Quelle quantité de bière peut-on boire par jour ?

Vous vous demandez si votre bière du soir reste raisonnable, ou si elle a déjà dépassé la limite conseillée. La question mérite une réponse claire, chiffrée, et adaptée à ce que boivent réellement les Français. Voici ce que disent les repères officiels, traduits en verres de bière concrets.

Le repère officiel en une phrase

En France, la règle fixée par Santé publique France et l’Institut national du cancer tient en une phrase simple. Maximum deux verres standard par jour, et pas tous les jours. Sur une semaine complète, il ne faut pas dépasser dix verres standard, avec au moins deux jours sans aucune consommation.

Ce repère s’applique de la même façon aux hommes et aux femmes depuis 2017. Il ne s’agit pas d’un objectif à atteindre, mais d’un plafond à ne pas franchir pour limiter les risques sur la santé.

Qu’est-ce qu’un verre standard, appliqué à la bière

Un verre standard correspond à 10 grammes d’alcool pur, quelle que soit la boisson. Pour le vin, cela représente environ 10 cl. Pour la bière, tout dépend du degré d’alcool, ce qui change beaucoup la quantité réelle qu’on peut boire.

Une bière classique à 5 degrés atteint ce seuil dès 25 cl, soit un demi servi au comptoir. Une bière plus forte, à 8 ou 9 degrés comme certaines bières spéciales ou belges, contient la même quantité d’alcool pur dans un volume bien plus petit.

Tableau de conversion rapide

Degré d’alcoolVolume équivalent à un verre standard
4,5° (bière légère, cidre)environ 28 cl
5° (bière classique)25 cl
8° (bière forte)environ 16 cl
9° (bière spéciale, triple)environ 14 cl

Cette différence explique pourquoi une canette de 50 cl à 8 degrés représente déjà environ trois verres standard à elle seule, largement au dessus du seuil quotidien recommandé.

Pourquoi ce seuil et pas un autre

Les anciens repères, plus anciens et souvent différenciés selon le sexe, ont été revus à la baisse en 2017. Les études scientifiques ont montré que le risque de cancer augmente dès le premier verre consommé quotidiennement, sans effet protecteur en dessous d’un certain seuil.

Le nouveau repère unique cherche un équilibre réaliste entre ce risque et la place que l’alcool occupe dans la vie sociale.
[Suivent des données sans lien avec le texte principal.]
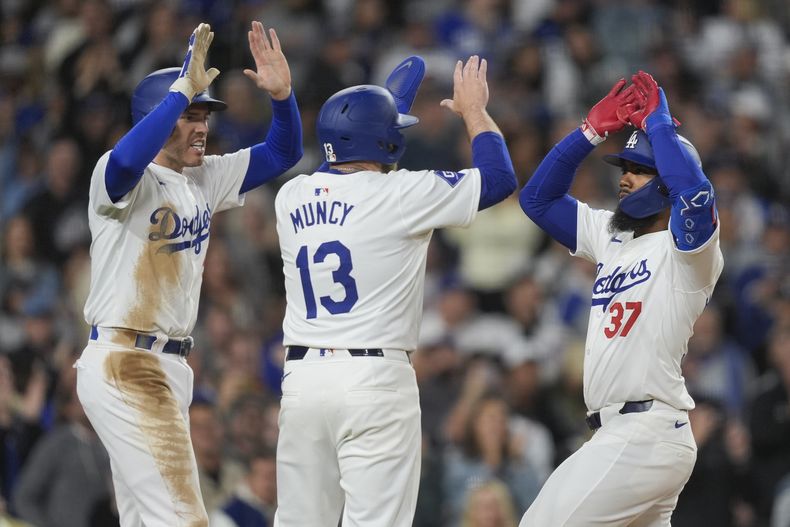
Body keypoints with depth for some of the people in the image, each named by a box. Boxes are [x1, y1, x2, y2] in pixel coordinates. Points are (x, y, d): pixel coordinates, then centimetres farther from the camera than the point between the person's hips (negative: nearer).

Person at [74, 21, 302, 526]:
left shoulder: (205, 180, 14)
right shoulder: (124, 178, -10)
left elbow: (281, 154, 16)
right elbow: (125, 162, -35)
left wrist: (282, 95, -4)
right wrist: (184, 88, -32)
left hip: (168, 367, 9)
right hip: (123, 365, -9)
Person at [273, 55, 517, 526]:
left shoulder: (292, 198, 8)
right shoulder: (399, 194, -7)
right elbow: (500, 177, 2)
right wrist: (473, 109, 17)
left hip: (301, 378, 6)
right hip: (375, 381, -5)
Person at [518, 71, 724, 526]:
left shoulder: (686, 246, -7)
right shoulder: (610, 234, 17)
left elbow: (695, 192, -29)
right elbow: (538, 198, 19)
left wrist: (657, 122, -16)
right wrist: (593, 130, 9)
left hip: (645, 433, -9)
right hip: (617, 432, 9)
Il ne prétend pas éliminer tout risque, mais le ramener à un niveau jugé acceptable pour la population.

Cas particuliers à connaître

Certaines situations changent complètement la donne, quel que soit le repère général.

Grossesse. Aucune quantité d’alcool n’est considérée comme sûre. La recommandation est un arrêt total, sans exception ni tolérance sur l’occasion.

Conduite. Le taux légal d’alcoolémie peut être atteint bien avant d’avoir bu les deux verres autorisés par le repère santé. Une bière forte à jeun suffit parfois à dépasser la limite fixée pour prendre le volant.

Poids, âge et métabolisme. Le repère officiel reste une moyenne prudente. Une personne plus légère, plus âgée, ou peu habituée à l’alcool ressent les effets d’un même volume de façon plus marquée.

Et si on dépasse occasionnellement ce seuil

Une soirée entre amis ou un repas de fête ne doit pas devenir une source de culpabilité. Ce qui compte, c’est la fréquence et les habitudes sur la durée, pas un écart isolé.

Quelques réflexes limitent les risques ce jour là : boire en mangeant, alterner avec de l’eau, et éviter de rattraper les jours sans alcool en buvant davantage les jours suivants. L’idée n’est pas de compenser, mais de revenir simplement au rythme habituel.

Quand s’inquiéter

Certains signaux méritent d’être pris au sérieux. Une consommation quotidienne qui s’installe, un besoin ressenti de boire pour se sentir bien, ou une difficulté à s’arrêter une fois commencé sont des indices à ne pas ignorer.

Dans ce cas, en parler à son médecin traitant reste la première étape la plus simple. Des services comme Alcool Info Service proposent aussi une écoute anonyme et gratuite, sans jugement, pour faire le point sur sa consommation.